+In a similar way, wxString provides access to its contents as either @c wchar_t or
+@c char character buffer. Of course, the latter only works if the string contains
+data representable in the current locale encoding. This will always be the case
+if the string had been initially constructed from a narrow string or if it
+contains only 7-bit ASCII data but otherwise this conversion is not guaranteed
+to succeed. And as with wxString::FromUTF8() example above, you can always use
+wxString::ToUTF8() to retrieve the string contents in UTF-8 encoding -- this,
+unlike converting to @c char* using the current locale, never fails.
+
+For more info about how wxString works, please see the @ref overview_string.
+
+To summarize, Unicode support in wxWidgets is mostly @b transparent for the
+application and if you use wxString objects for storing all the character data
+in your program there is really nothing special to do. However you should be
+aware of the potential problems covered by the following section.
+
+
+@subsection overview_unicode_support_utf Choosing Unicode Representation
+
+wxWidgets uses the system @c wchar_t in wxString implementation by default
+under all systems. Thus, under Microsoft Windows, UCS-2 (simplified version of
+UTF-16 without support for surrogate characters) is used as @c wchar_t is 2
+bytes on this platform. Under Unix systems, including Mac OS X, UCS-4 (also
+known as UTF-32) is used by default, however it is also possible to build
+wxWidgets to use UTF-8 internally by passing @c --enable-utf8 option to
+configure.
+
+The interface provided by wxString is the same independently of the format used
+internally. However different formats have specific advantages and
+disadvantages. Notably, under Unix, the underlying graphical toolkit (e.g.
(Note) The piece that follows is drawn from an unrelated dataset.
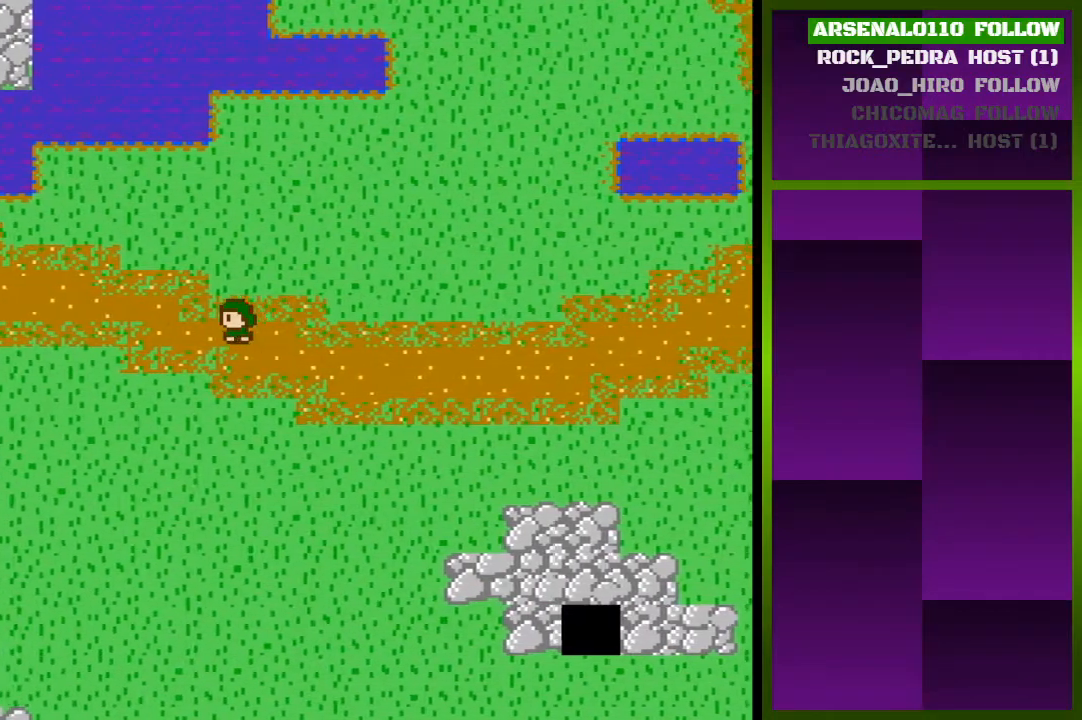
{"buttons": ["DPAD_LEFT"], "events": []}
+GTK+) usually uses UTF-8 encoded strings and using the same representations for
+the strings in wxWidgets allows to avoid conversion from UTF-32 to UTF-8 and
+vice versa each time a string is shown in the UI or retrieved from it. The
+overhead of such conversions is usually negligible for small strings but may be
+important for some programs. If you believe that it would be advantageous to
+use UTF-8 for the strings in your particular application, you may rebuild
+wxWidgets to use UTF-8 as explained above (notice that this is currently not
+supported under Microsoft Windows and arguably doesn't make much sense there as
+Windows itself uses UTF-16 and not UTF-8) but be sure to be aware of the
+performance implications (see @ref overview_unicode_performance) of using UTF-8
+in wxString before doing this!
+
+Generally speaking you should only use non-default UTF-8 build in specific
+circumstances e.g. building for resource-constrained systems where the overhead
+of conversions (and also reduced memory usage of UTF-8 compared to UTF-32 for
+the European languages) can be important. If the environment in which your
+program is running is under your control -- as is quite often the case in such
+scenarios -- consider ensuring that the system always uses UTF-8 locale and
+use @c --enable-utf8only configure option to disable support for the other
+locales and consider all strings to be in UTF-8. This further reduces the code
+size and removes the need for conversions in more cases.
+
+
+@subsection overview_unicode_settings Unicode Related Preprocessor Symbols
+
+@c wxUSE_UNICODE is defined as 1 now to indicate Unicode support. It can be
+explicitly set to 0 in @c setup.h under MSW or you can use @c --disable-unicode
+under Unix but doing this is strongly discouraged. By default, @c
+wxUSE_UNICODE_WCHAR is also defined as 1, however in UTF-8 build (described in
+the previous section), it is set to 0 and @c wxUSE_UNICODE_UTF8, which is
+usually 0, is set to 1 instead. In the latter case, @c wxUSE_UTF8_LOCALE_ONLY
+can also be set to 1 to indicate that all strings are considered to be in UTF-8.
+
+
+
+@section overview_unicode_pitfalls Potential Unicode Pitfalls
+
+The problems can be separated into three broad classes:
+
+@subsection overview_unicode_compilation_errors Unicode-Related Compilation Errors
+
+Because of the need to support implicit conversions to both @c char and
+@c wchar_t, wxString implementation is rather involved and many of its operators
+don't return the types which they could be naively expected to return.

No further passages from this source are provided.